Not even the Belarusian opposition can ignore the status of Russian in Belarusian society. In 2006 Presidential Election, both opposition candidates, Alaksandr Milinkevich and Alexander Kozulin, used Russian extensively in their campaign to brush aside the nationalist image. The only thing that could temporarily turn around the demise of Belarusian language is direct state support for it. But for how long will it be the remedy? And will the globalizing Belarusian society be willing to take it?


Thank you. A wonderfully interesting post. And just the sort of thing that us foreigners interested in Belarus and its culture want to know about.
Comment by BiB — September 7, 2008 @ 2:28 pm
Nice article with a very good question: “What does the future hold for the Belarusian language in Belarus 2008?”.
And the answer to the question is simple. In democratic european Belarus the language and people will prosper.
In undemocratic pro-Russian Belarus the language will disappear along with the people’s prosperity.

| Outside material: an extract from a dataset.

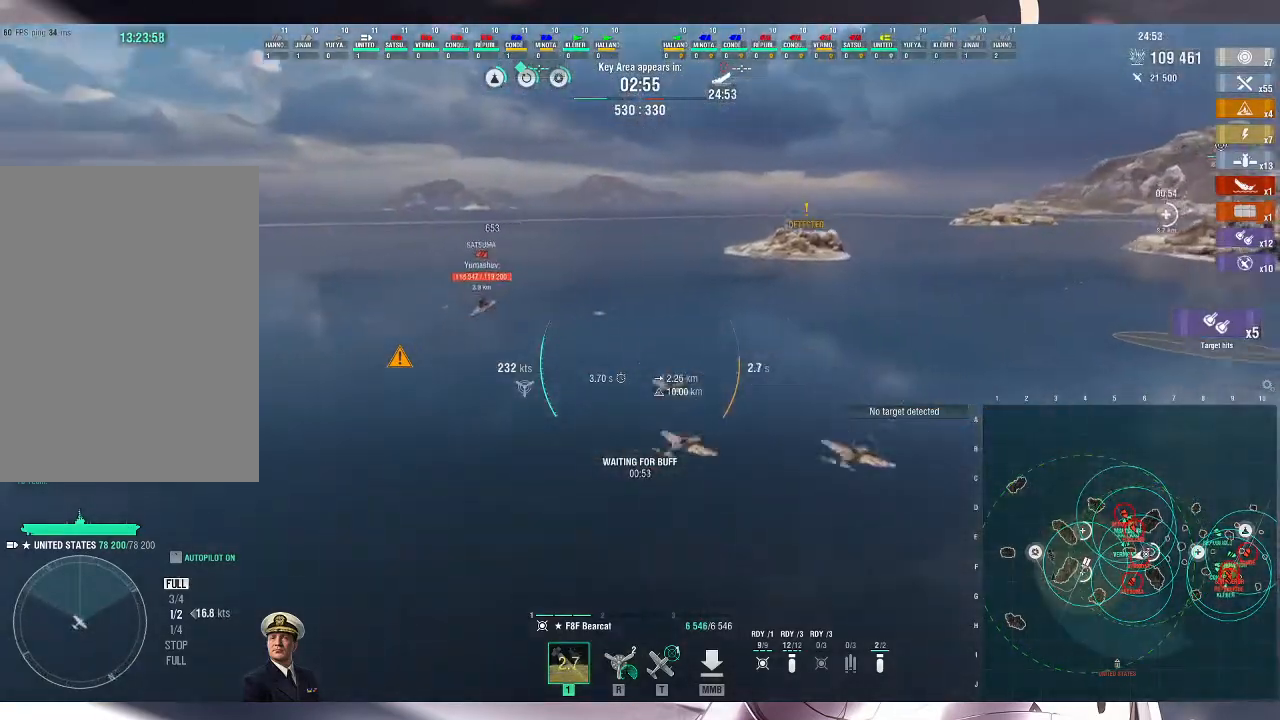
{"keys": ["d", "w"], "mouse": [], "events": []}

And at present time when 9 million of people of Belarus are speaking Russian it is very short-sighted and unwise to use Belarusian during elections by the opposition and by the foreign-funded electronic media.
What is deadly harmful in Belarus 2008 is not Trasianka
but dictatorial regime speaking on it.
Democratic Belarus - First! Belarusian language - Second!
Otherwise it definitely will be doomed …
http://www.squidoo.com/FreeBelarus
Comment by Free Belarus — September 8, 2008 @ 9:39 pm
Yes, you are right. Democratic Belarus - first. But I quite disagree that the Belarusian language will prosper when Belarus becomes a more open society. It won’t prosper unless it is directly supported by the state.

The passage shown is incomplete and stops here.